Black Book forecasts new-car sales to grow slightly to 17.6 million units in 2016. “This level of sales activity, which brings a high volume of trade activity, coupled with a large amount of lease returns, will contribute to the continued increase in depreciation rates,” the company said.
Fitch expects U.S. prime and subprime auto loan and lease asset-backed securities (ABS) performance will be stable and within historical loss levels, although annualized net losses will creep up in conjunction with higher vehicle depreciation in 2016.
The strength shown last year in used values was largely driven by truck segments. The truck segments as a whole experienced half the depreciation rate of the car segments, with annual depreciation of trucks at 9.2% and cars at 18.2%.
The variability in depreciation across the segments increased during 2015, Black Book explained. Among the trucks, the depreciation ranged from 2%-23% across the segments, while among the car segments, the depreciation rates ranged from 14%-22%.

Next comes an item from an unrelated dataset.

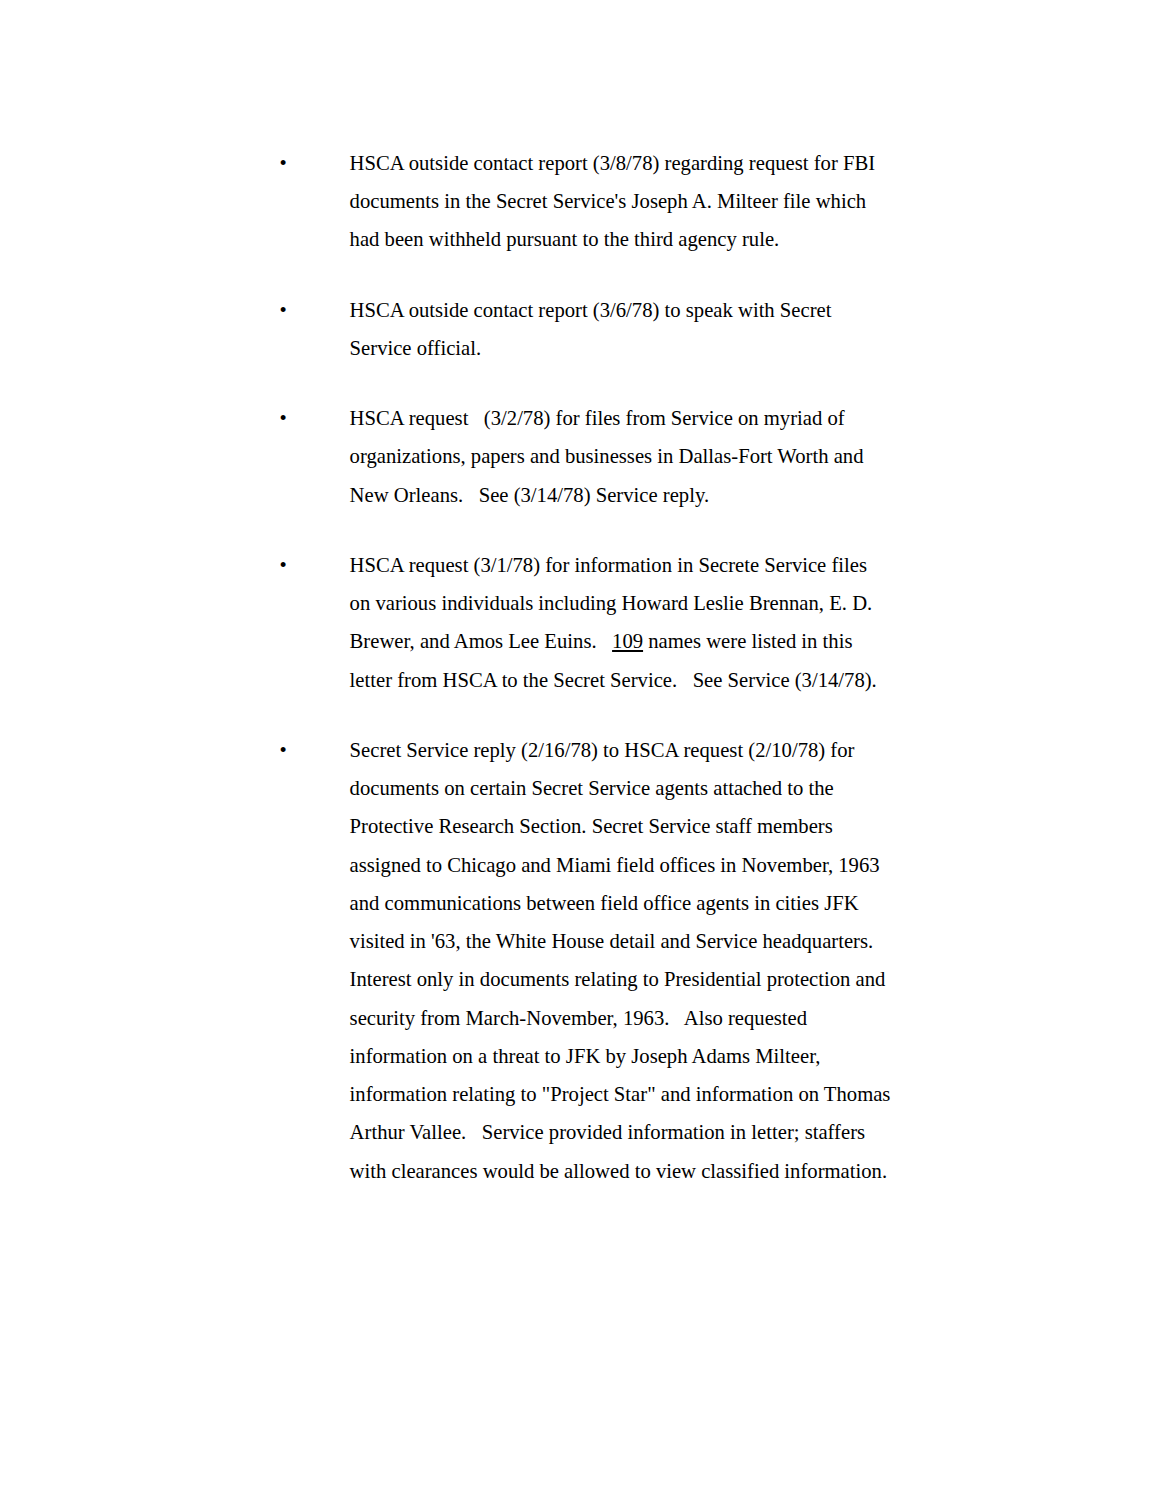HSCA outside contact report (3/8/78) regarding request for FBI documents in the Secret Service's Joseph A. Milteer file which had been withheld pursuant to the third agency rule.
HSCA outside contact report (3/6/78) to speak with Secret Service official.
HSCA request (3/2/78) for files from Service on myriad of organizations, papers and businesses in Dallas-Fort Worth and New Orleans. See (3/14/78) Service reply.
HSCA request (3/1/78) for information in Secrete Service files on various individuals including Howard Leslie Brennan, E. D. Brewer, and Amos Lee Euins. 109 names were listed in this letter from HSCA to the Secret Service. See Service (3/14/78).
Secret Service reply (2/16/78) to HSCA request (2/10/78) for documents on certain Secret Service agents attached to the Protective Research Section. Secret Service staff members assigned to Chicago and Miami field offices in November, 1963 and communications between field office agents in cities JFK visited in '63, the White House detail and Service headquarters. Interest only in documents relating to Presidential protection and security from March-November, 1963. Also requested information on a threat to JFK by Joseph Adams Milteer, information relating to "Project Star" and information on Thomas Arthur Vallee. Service provided information in letter; staffers with clearances would be allowed to view classified information.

“Given the spread and volatility across various segments, it becomes important for a lender to have a diversified portfolio,” Black Book stated. “Portfolios concentrated in smaller segments experienced the steepest decline in equity. With longer terms and softening used vehicle values, portfolio equity will experience higher risk as it would take longer for a loan to enter into a positive equity position.”
Pressure on residual performance will trend higher in 2016 due to expectations of elevated new vehicle sales, and higher fleet and rental volumes entering the secondary market during the year. Despite this, Fitch believes auto loan and lease ABS ratings performance will not be impacted by the negative asset performance trends in 2016. The agency has a positive rating outlook for loan ABS in 2016, with the pace of upgrades expected to continue and be consistent with 2015, albeit at a slightly slower pace.
“The focus in 2016 will be in the depreciation disparity between car and truck segments, which showed a widening spread toward the end of last year,” said Anil Goyal, senior vice president of automotive valuation and analytics for Black Book. “We expect this spread to remain, however there is growing belief that cars are nearing their floor in terms of depreciation changes.”
“All eyes will remain on the health of the economy and state of the wholesale vehicle market this year” said Hylton Heard, senior director of Fitch Ratings. “Additionally, rising off-lease returns will result in overall higher used vehicle volumes hitting the market and will pressure auto lease residual performance in 2016.”